**Exercise brief**:
Where the listing shows an image, skip it and output all other material unchanged.

**Exercise input**:
****

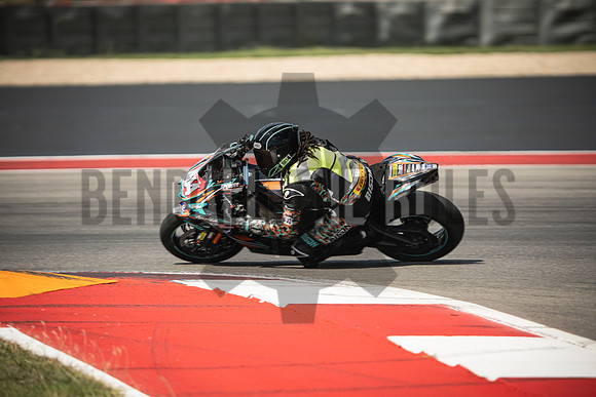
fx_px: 4968
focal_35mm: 300
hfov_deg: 6.9
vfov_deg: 4.6
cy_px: 198
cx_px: 298
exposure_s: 1/400
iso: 400
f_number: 2
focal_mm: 200
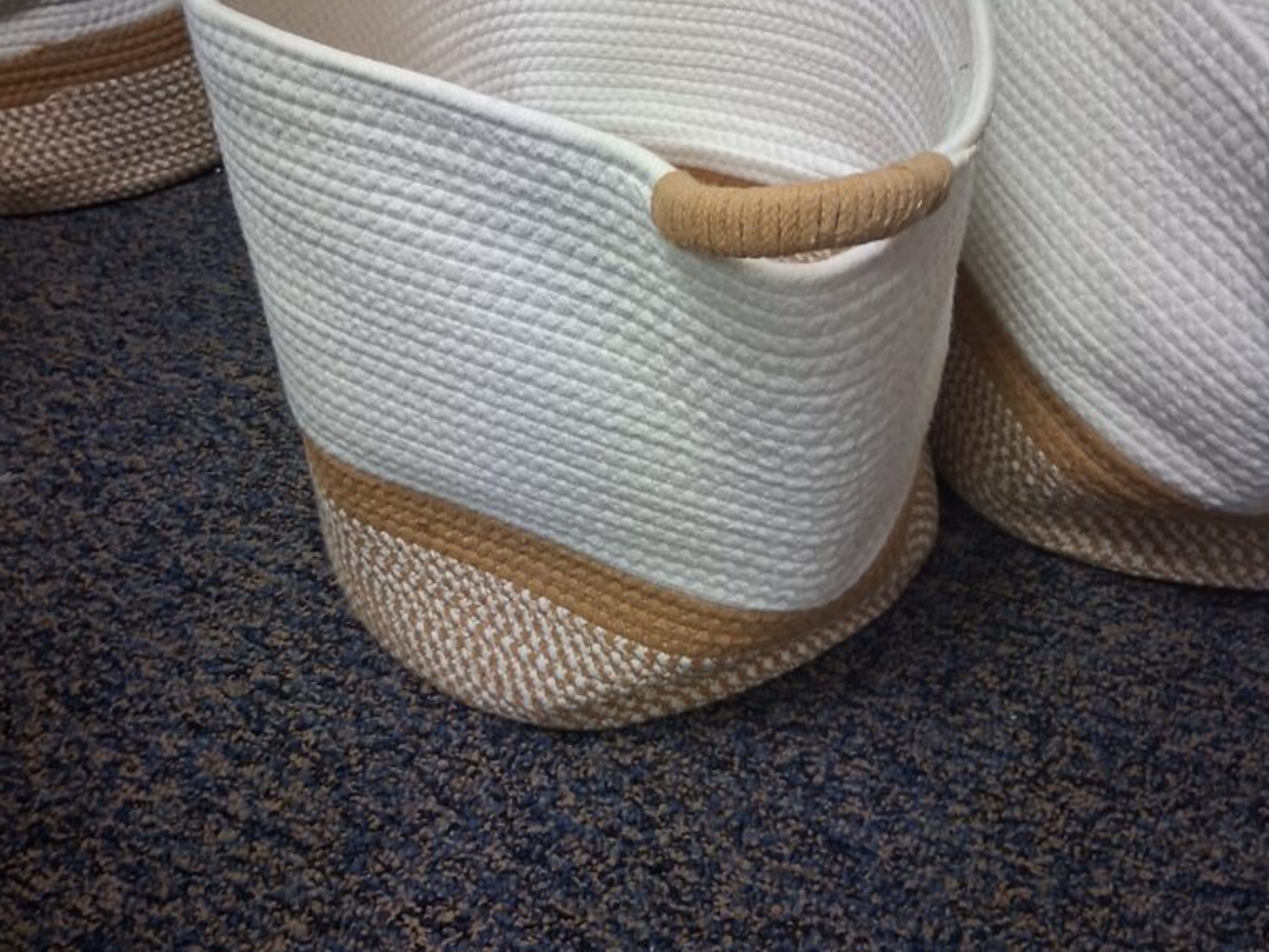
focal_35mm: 35
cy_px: 278
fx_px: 1283
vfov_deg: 39.9
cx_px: 630
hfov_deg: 52.6
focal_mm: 3.98
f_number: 1.8
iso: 500
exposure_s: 1/50
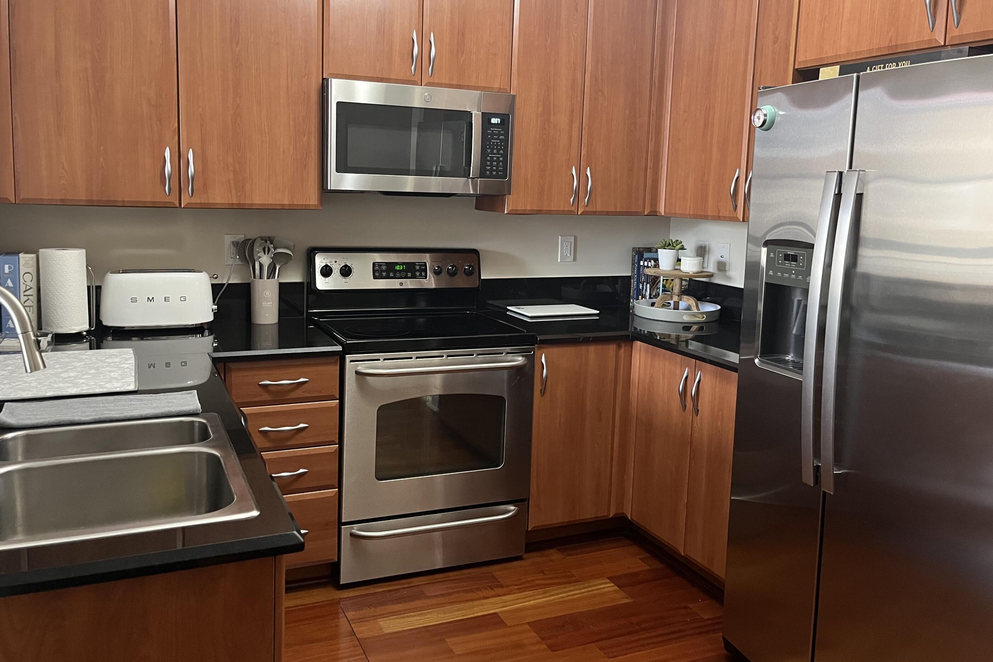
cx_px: 470
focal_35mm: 29
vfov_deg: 44.8
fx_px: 800
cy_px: 282
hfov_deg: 63.6
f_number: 1.6
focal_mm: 5.1
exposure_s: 1/40
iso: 400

****

**Expected answer**:
fx_px: 4968
focal_35mm: 300
hfov_deg: 6.9
vfov_deg: 4.6
cy_px: 198
cx_px: 298
exposure_s: 1/400
iso: 400
f_number: 2
focal_mm: 200
focal_35mm: 35
cy_px: 278
fx_px: 1283
vfov_deg: 39.9
cx_px: 630
hfov_deg: 52.6
focal_mm: 3.98
f_number: 1.8
iso: 500
exposure_s: 1/50
cx_px: 470
focal_35mm: 29
vfov_deg: 44.8
fx_px: 800
cy_px: 282
hfov_deg: 63.6
f_number: 1.6
focal_mm: 5.1
exposure_s: 1/40
iso: 400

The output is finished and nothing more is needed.